Только что в Госдуму внесён вызвавший большой шум «законопроект Боковой и Клишаса» о том, что нам нужно обеспечить устойчивость Рунета при выключении извне, а также о том, что нужно ввести систему фильтрации контента, по отпечаткам трафика, причём поставить её операторам за государственный счёт и снять с провайдеров ответственность за блокировки, которые будут теперь делаться централизованно. Посмотрим, во что законопроект трансформируется при прохождении второго и третьего чтения.
— Могут и саботировать тихонечко.
— Не думаю… Наша индустрия очень хочет развивать своё, люди делают свои маршрутизаторы, процессоры, чипы. Если им дать десятки или сотни миллиардов необходимых на это рублей, они будут только рады всё это развивать. Никакой рынок им этих денег не даст, рынок занят, протекционизм у нас не включён. Импортозамещение такого масштаба — это дело государства.
Но эти деньги должен кто-то выписать и выдать, а у нас «либеральный блок» в правительстве при профиците бюджета до сих пор деньги в реальный сектор импортозамещенияне не пускает, а «накапливает резервы».
Но мы суверенное государство, у нас собственный печатный станок, и мы можем рублей выпустить сколько угодно. И, на мой взгляд, в противоположность тому, что нам постоянно говорят приверженцы монетаризма, это не приведёт ни к какой инфляции. Если вкладывать деньги сразу в реальные проекты, если заделать дыру превращения госденег в нал и вывоз их в Лондон/Чикаго, если зарплату платить за то, что что-то построили, запустили, провели, то серьёзной инфляции не будет.
— Деньги — это кровь экономики, они должны крутиться, а у нас сейчас экономика обескровлена.
— Да, у нас малокровие экономики, нам не хватает денег. Нам необходимы спасающие экономику проекты национального масштаба, где затрачиваются огромные деньги, например, многорядный автобан от Калининграда до Дальнего Востока, марсианский проект — что угодно, во что уйдут весь бетон, бензин, все кадры. Эти деньги потом из закупок и зарплаты будут просачиваться в сферу потребления, создавать спрос и оздоровлять экономику. Нам нужно занять кадры полезной работой, повысить платёжеспособность населения; нам нужно производить и платить деньги за умную, позитивную, развивающую страну деятельность. Хорошо, что у нас отличная атомная промышленность, ракетная промышленность, оборонка, сельское хозяйство (спасибо санкциям), но нам надо и остальное развивать.
— Вот и хотят развивать «цифровую экономику»…
— В программе «Цифровая экономика» есть большой раздел про информационную безопасность в смысле содержания — контента. И в этом отношении либеральный «блок мышления» по-прежнему довольно сильно мешает. Приведу пример: последние два года мы много занимались деструктивным поведением подростков в социальных сетях. Изучали, отчёты отправляли кому положено. Тем самым, насколько я могу судить, помогли предотвратить несколько школьных расстрелов, которые планировались на 20 апреля 2018 года — в годовщину расстрела в школе «Колумбайн» и день рождения Гитлера. Но до сих пор почему-то социальные сети и поисковики не несут ответственности за очевидно опасный, вредный, грязный контент. У нас нет закона об этом.

──────

Задание 1 –
Определите, соответствуют ли фрагменту утверждения (a), (b) и (c). Для каждого ответьте «да» или «нет» и точно процитируйте решающие слова фрагмента. (a) Законопроект предусматривает установку системы фильтрации операторам за государственный счёт. (b) Собеседник считает, что выпуск большого количества рублей обязательно вызовет инфляцию. (c) По словам собеседника, социальные сети и поисковики уже несут ответственность за опасный контент.
Строки никак не связаны с фрагментом.

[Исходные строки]

──────

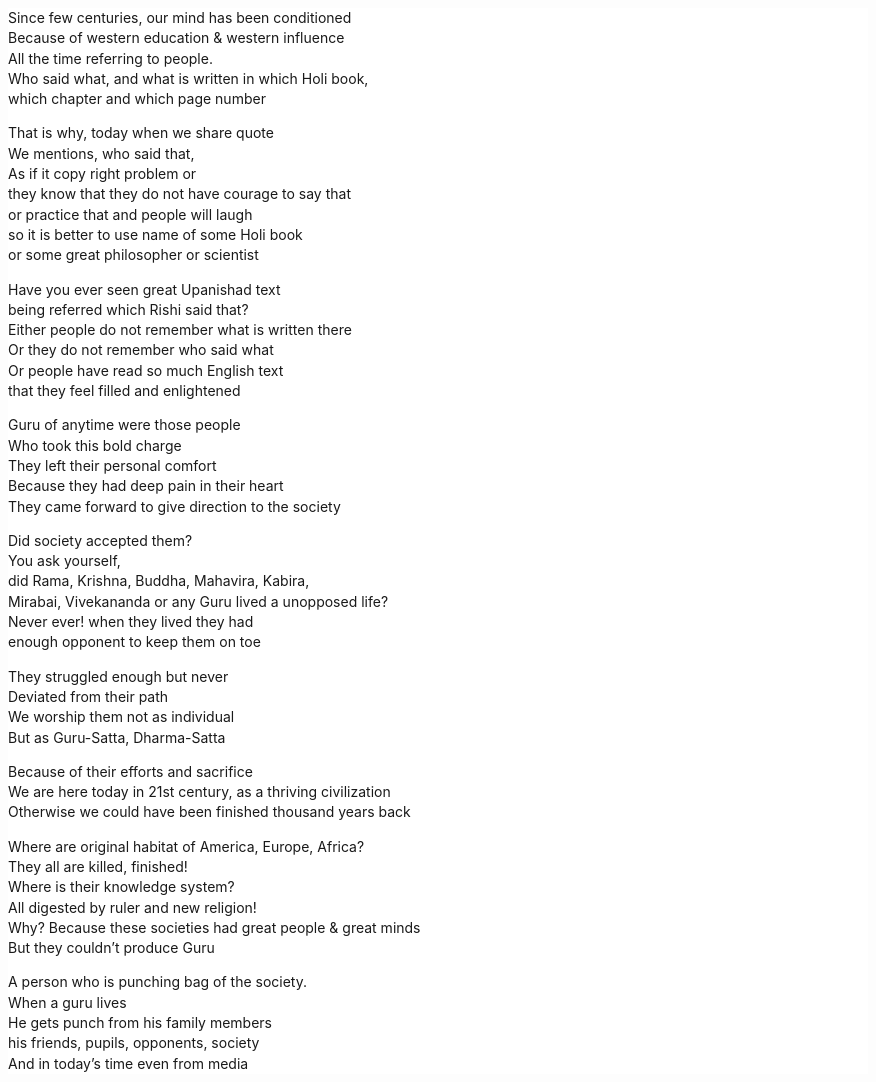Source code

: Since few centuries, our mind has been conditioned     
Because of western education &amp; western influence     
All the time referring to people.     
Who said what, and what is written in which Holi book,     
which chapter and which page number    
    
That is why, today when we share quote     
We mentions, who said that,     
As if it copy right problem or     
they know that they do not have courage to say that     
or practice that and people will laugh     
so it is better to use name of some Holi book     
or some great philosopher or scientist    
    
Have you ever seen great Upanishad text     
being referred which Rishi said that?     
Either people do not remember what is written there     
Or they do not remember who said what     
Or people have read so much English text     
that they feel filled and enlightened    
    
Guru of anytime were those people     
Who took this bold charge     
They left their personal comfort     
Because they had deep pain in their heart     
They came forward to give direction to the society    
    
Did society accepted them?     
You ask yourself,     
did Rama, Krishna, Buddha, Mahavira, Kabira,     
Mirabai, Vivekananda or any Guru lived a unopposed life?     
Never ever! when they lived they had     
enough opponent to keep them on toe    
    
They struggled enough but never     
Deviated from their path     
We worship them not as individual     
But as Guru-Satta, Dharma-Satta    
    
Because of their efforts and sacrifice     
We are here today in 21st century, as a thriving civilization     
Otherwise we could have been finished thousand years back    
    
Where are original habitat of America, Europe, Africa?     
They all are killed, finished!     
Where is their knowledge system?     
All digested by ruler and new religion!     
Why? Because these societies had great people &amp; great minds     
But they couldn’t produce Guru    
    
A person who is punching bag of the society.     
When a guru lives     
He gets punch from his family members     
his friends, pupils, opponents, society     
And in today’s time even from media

──────

Задание 2 –
Перепишите из строк без изменений отрывок от строки, содержащей «Where are original», до строки, содержащей «But they couldn’t produce Guru», включая обе эти строки.

Ответ к заданию 1 –
(a) Да: «причём поставить её операторам за государственный счёт».
(b) Нет: «это не приведёт ни к какой инфляции».
(c) Нет: «Но до сих пор почему-то социальные сети и поисковики не несут ответственности за очевидно опасный, вредный, грязный контент».

Ответ к заданию 2 –
Where are original habitat of America, Europe, Africa?     
They all are killed, finished!     
Where is their knowledge system?     
All digested by ruler and new religion!     
Why? Because these societies had great people &amp; great minds     
But they couldn’t produce Guru    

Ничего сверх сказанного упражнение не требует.